Staff Working Paper No. 816
By Philippe Bracke, Anupam Datta, Carsten Jung and Shayak Sen
We propose a framework for addressing the ‘black box’ problem present in some Machine Learning (ML) applications. We implement our approach by using the Quantitative Input Inﬂuence (QII) method of Datta et al (2016) in a real‑world example: a ML model to predict mortgage defaults. This method investigates the inputs and outputs of the model, but not its inner workings. It measures feature inﬂuences by intervening on inputs and estimating their Shapley values, representing the features’ average marginal contributions over all possible feature combinations.

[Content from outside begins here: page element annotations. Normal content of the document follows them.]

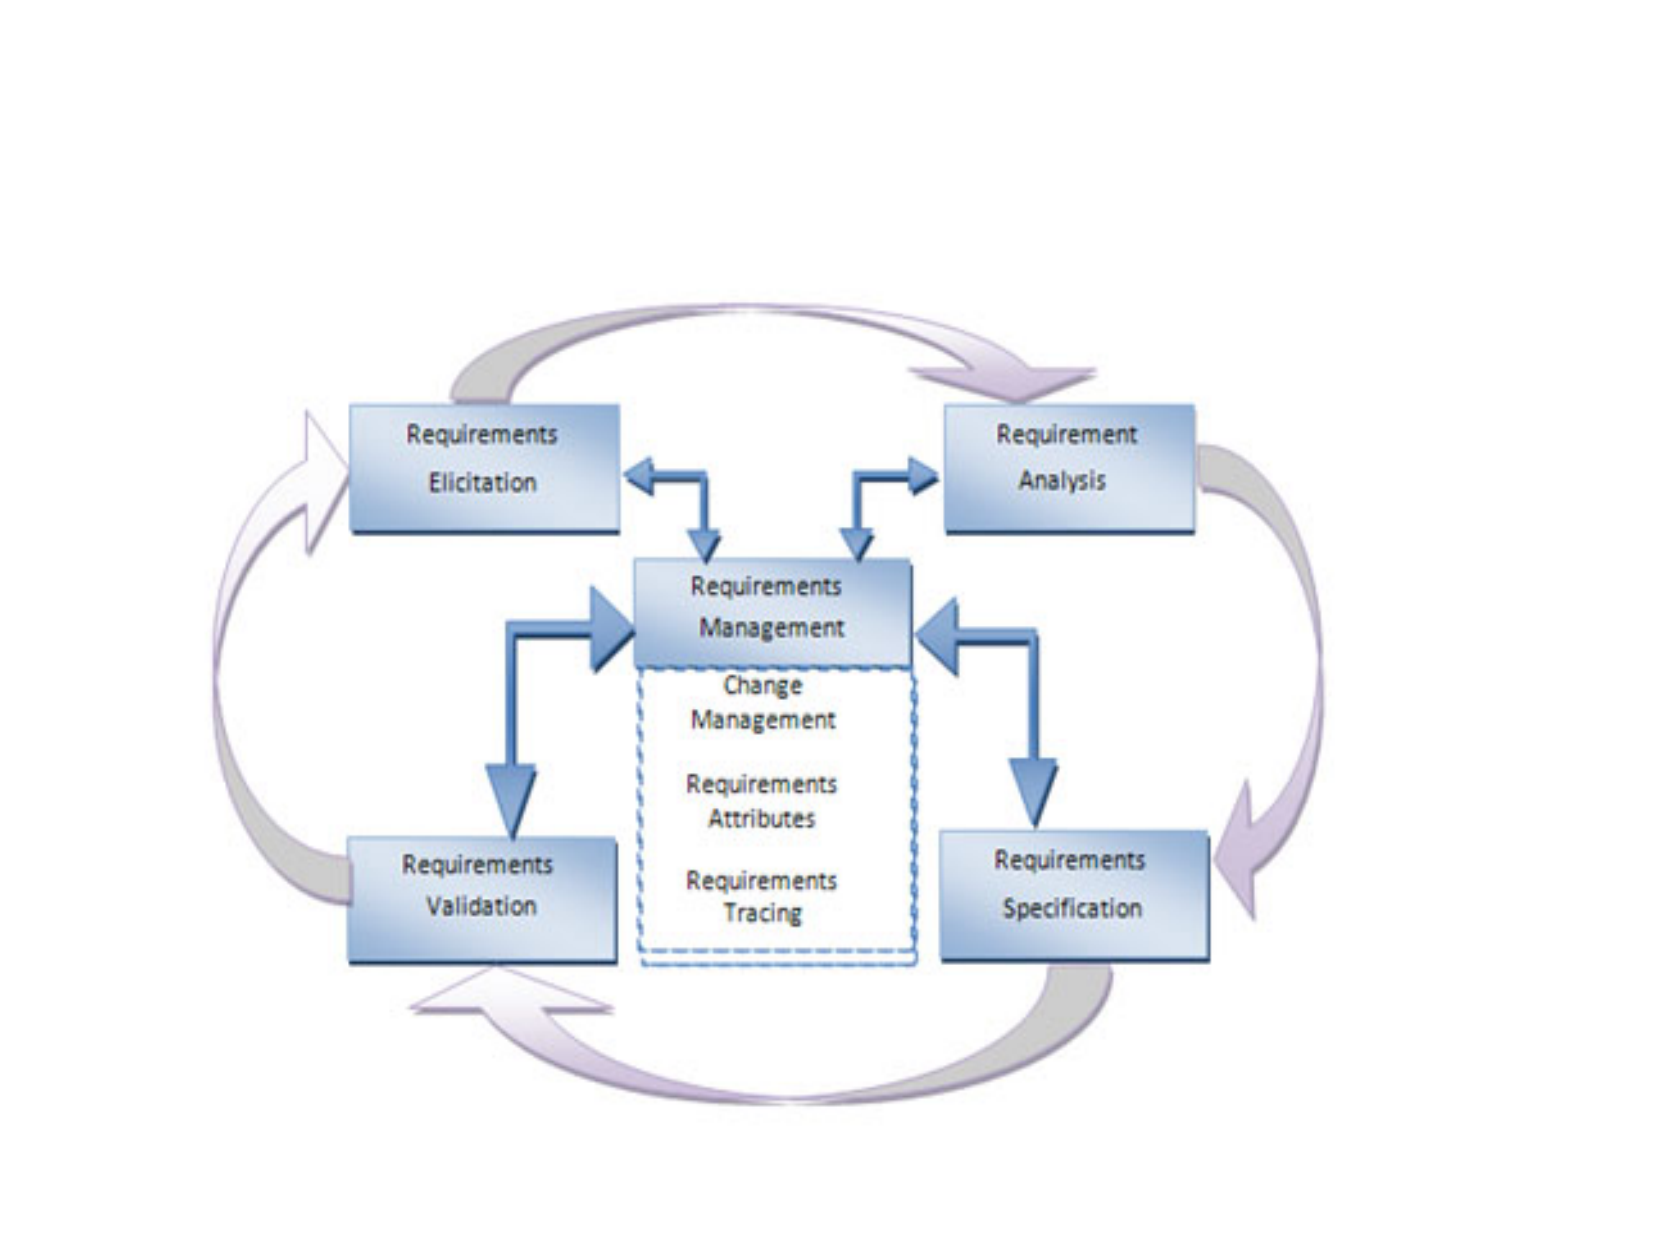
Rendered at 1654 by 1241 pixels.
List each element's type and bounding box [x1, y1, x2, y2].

picture [165, 269, 1396, 1156]
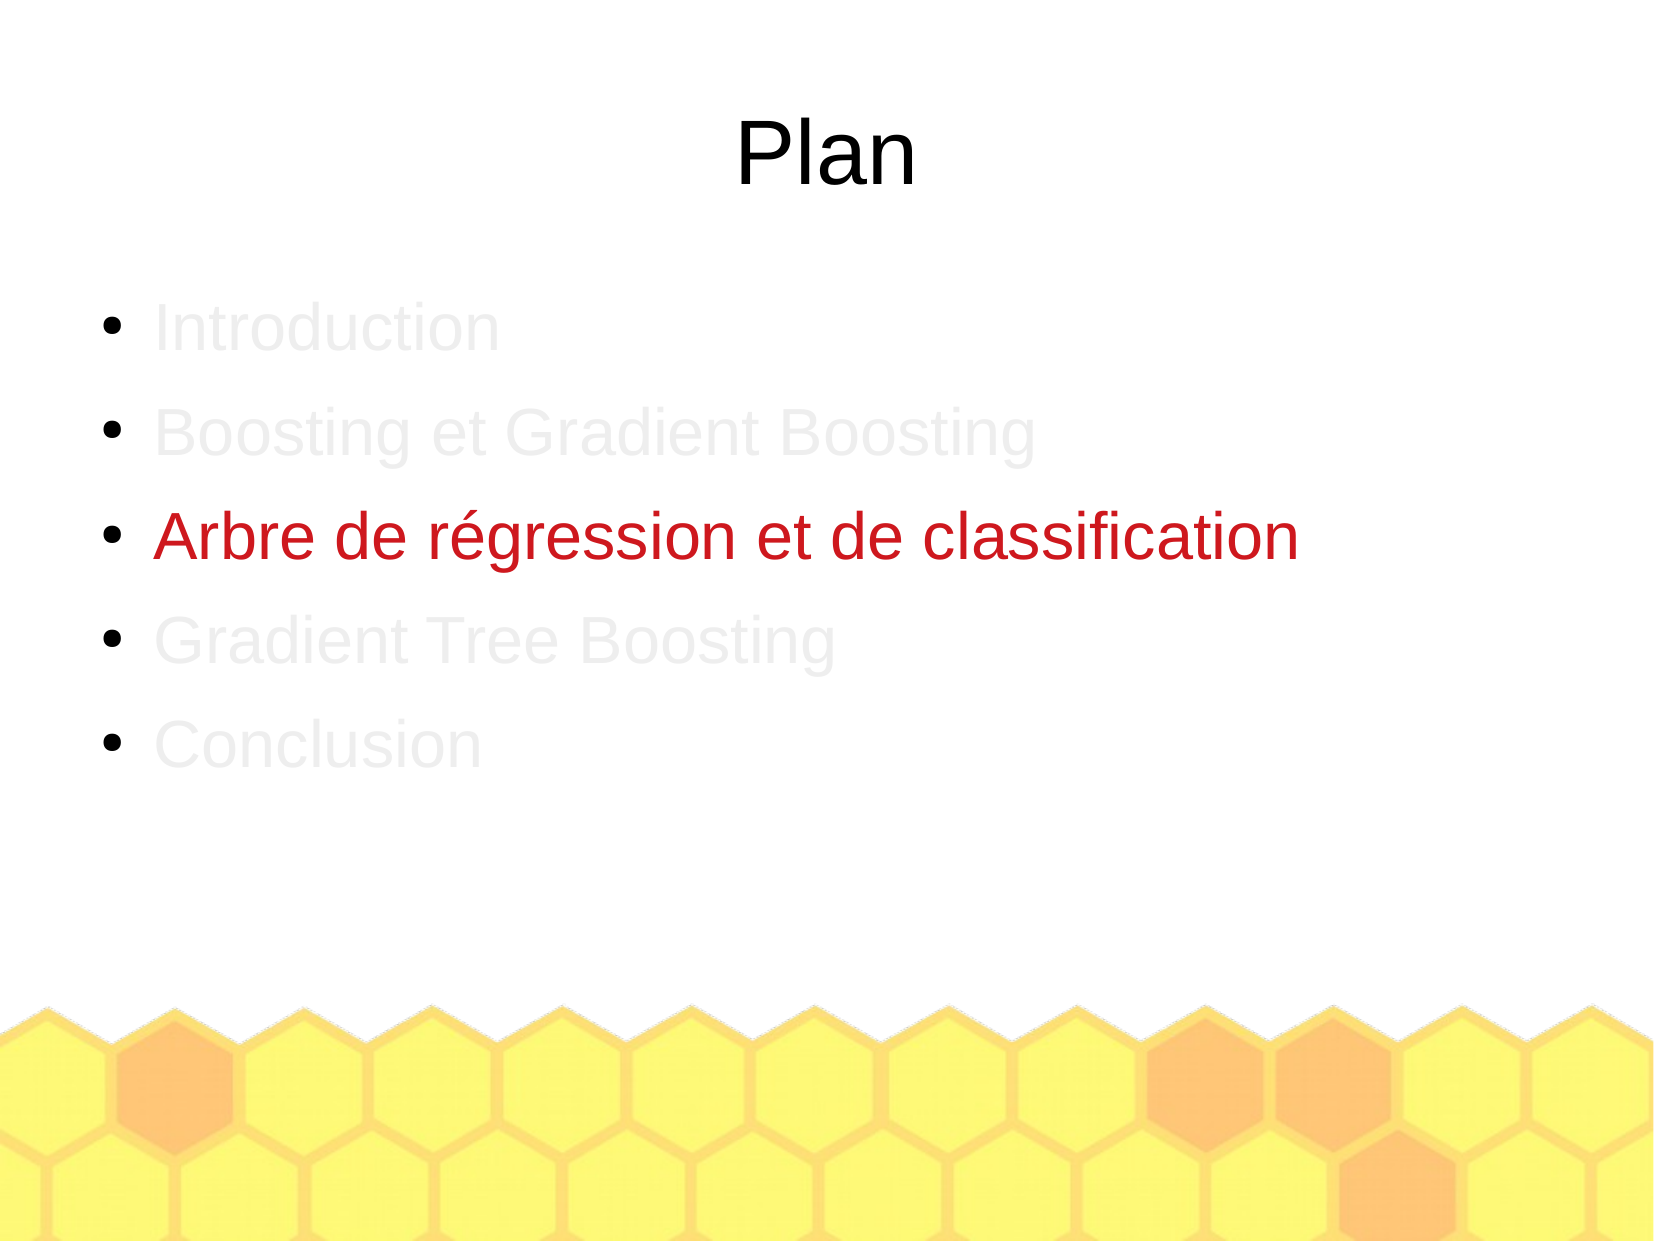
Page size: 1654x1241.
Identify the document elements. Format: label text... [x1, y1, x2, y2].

list Introduction Boosting et Gradient Boosting Arbre de régression et de classification Gradient Tree Boosting Conclusion [82, 290, 1571, 1010]
picture [0, 1001, 1654, 1241]
title Plan [82, 49, 1571, 257]
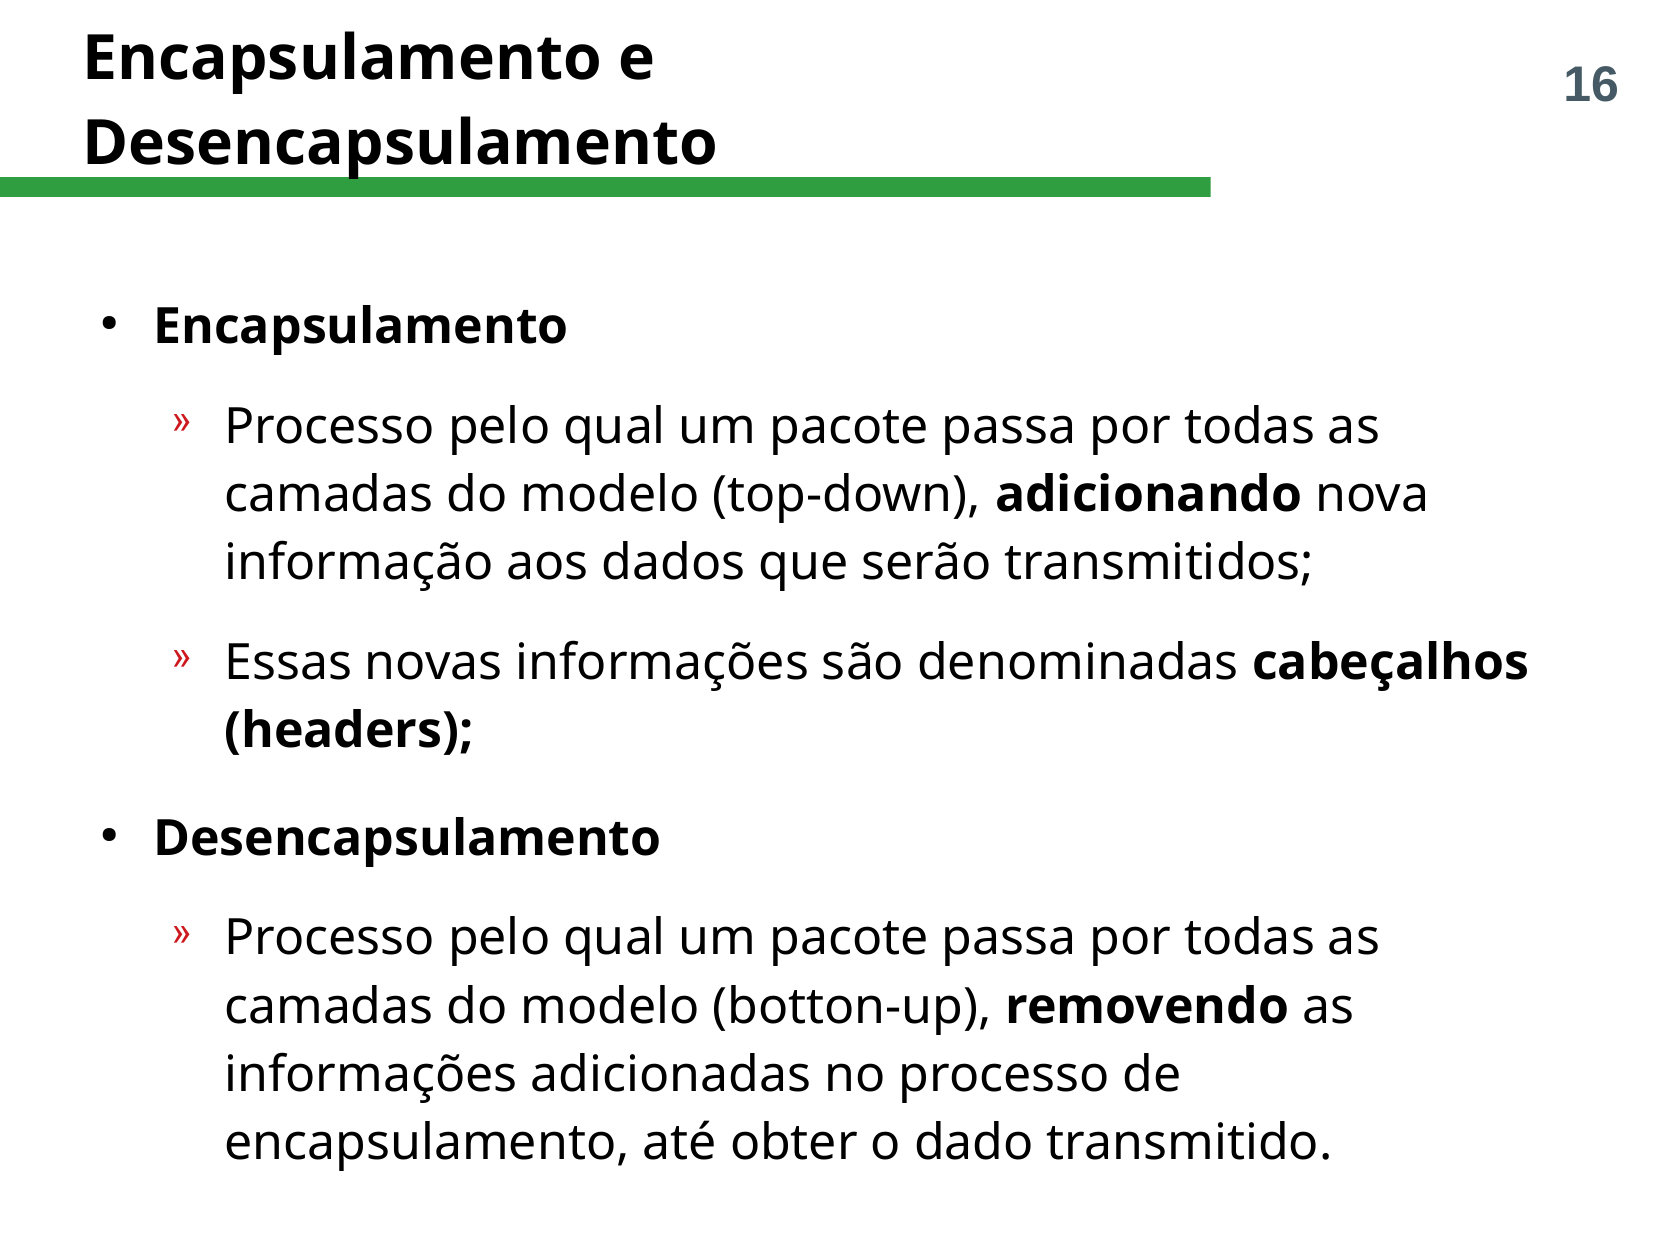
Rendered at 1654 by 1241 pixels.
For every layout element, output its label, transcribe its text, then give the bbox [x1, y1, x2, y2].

This method estimates key drivers of mortgage defaults such as the loan‑to‑value ratio and current interest rate, which are in line with the ﬁndings of the economics and ﬁnance literature. However, given the non‑linearity of ML model, explanations vary signiﬁcantly for different groups of loans. We use clustering methods to arrive at groups of explanations for different areas of the input space. Finally, we conduct simulations on data that the model has not been trained or tested on. Our main contribution is to develop a systematic analytical framework that could be used for approaching explainability questions in real world ﬁnancial applications. We conclude though that notable model uncertainties do remain which stakeholders ought to be aware of.